Хайдеггер и Ясперс, например, считали
весь обиход буржуазных ценностей, включая
обиходный язык, «молвой», «сплетней».
Но Брехт, понимая, как и экзистенциалисты,
что позитивизм и пантеизм всего
лишь «молва», «объективная видимость»,
разоблачает и экзистенциализм
как новую «молву», как новую
«объективную видимость». Вживание в
роль, в обстоятельства не прорывает
«объективную видимость» и поэтому
менее служит реализму, нежели «очуждение».
Брехт не соглашался с тем, что
вживание и перевоплощение – путь
к правде. К.С. Станиславский, утверждавший
это, был, по его мнению, «нетерпелив».
Ибо вживание не делает различия между
истиной и «объективной видимостью»»
[4.-с.389].
Брехт вводит в свою
творческую практику в качестве
принципиально обязательного момента
«эффект очуждения». Он рассматривает
его как основной способ создания
дистанции между зрителем и
сценой, создания предусмотренной
теорией «эпического театра»

• _СОДЕРЖИМОЕ НАБОРА ДАННЫХ_:
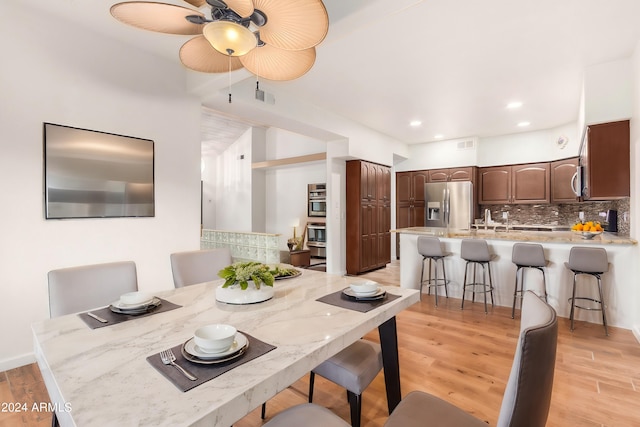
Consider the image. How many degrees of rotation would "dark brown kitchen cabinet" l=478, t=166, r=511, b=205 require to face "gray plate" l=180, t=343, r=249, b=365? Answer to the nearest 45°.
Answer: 0° — it already faces it

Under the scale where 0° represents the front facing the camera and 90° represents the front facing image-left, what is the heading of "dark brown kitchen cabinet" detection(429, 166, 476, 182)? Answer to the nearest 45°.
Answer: approximately 0°
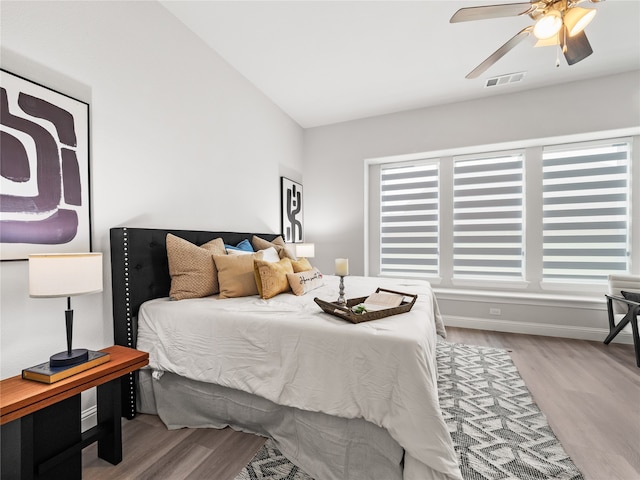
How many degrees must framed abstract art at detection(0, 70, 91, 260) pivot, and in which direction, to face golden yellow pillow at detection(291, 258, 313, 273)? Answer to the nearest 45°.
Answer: approximately 45° to its left

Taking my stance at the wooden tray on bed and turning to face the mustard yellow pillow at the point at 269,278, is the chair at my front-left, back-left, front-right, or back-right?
back-right

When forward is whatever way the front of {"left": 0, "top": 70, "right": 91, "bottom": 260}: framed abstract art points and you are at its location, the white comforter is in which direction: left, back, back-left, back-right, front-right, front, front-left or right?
front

• _ВОПРОСЫ К МАТЕРИАЛУ_:
**a.** Согласуются ли с фрагментом о Брехте утверждения: (i) Брехт считал вживание и перевоплощение путем к правде; (ii) Станиславский, по мнению Брехта, был «нетерпелив»; (iii) Брехт рассматривал «эффект очуждения» как основной способ создания дистанции между зрителем и сценой? Ответьте «да» или «нет» и приведите точную цитату из фрагмента.
**b.** Продолжите фрагмент о Брехте и «эффекте очуждения», начав сразу после его последних слов.

• _ОЖИДАЕМЫЕ ОТВЕТЫ_:
**a.**
(i) Нет: «Брехт не соглашался с тем, что вживание и перевоплощение – путь к правде».
(ii) Да: «К.С. Станиславский, утверждавший это, был, по его мнению, «нетерпелив»».
(iii) Да: «Он рассматривает его как основной способ создания дистанции между зрителем и сценой».

**b.**
атмосферы в отношении публики
к сценическому действию. По существу
«эффект очуждения» - это определенная
форма объективирования изображаемых
явлений, облегчающая их всестороннее
обозрение и оценку. Зритель узнает предмет
изображения, но в то же время воспринимает
его образ как нечто необычное, «очужденное».
Иначе говоря, с помощью «эффекта очуждения»
драматург, режиссер, актер показывают
те или иные жизненные явления и человеческие
типы не в их обычном и примелькавшемся
виде, а с какой-либо неожиданной и новой
стороны, заставляющей зрителя по-новому
посмотреть на, казалось бы, старые и уже
известные вещи, активнее ими заинтересоваться
и глубже их понять. «Смысл этой техники
«эффекта очуждения», - поясняет Брехт,
- заключается в том, чтобы внушить зрителю
аналитическую, критическую позицию по
отношению к изображаемым событиям» [11.-с.34].
«Эффекты очуждения»,
к которым прибегает Брехт,
многообразны. Он вводит, например,
в свои пьесы хоры и сольные
песни, так называемые сонги.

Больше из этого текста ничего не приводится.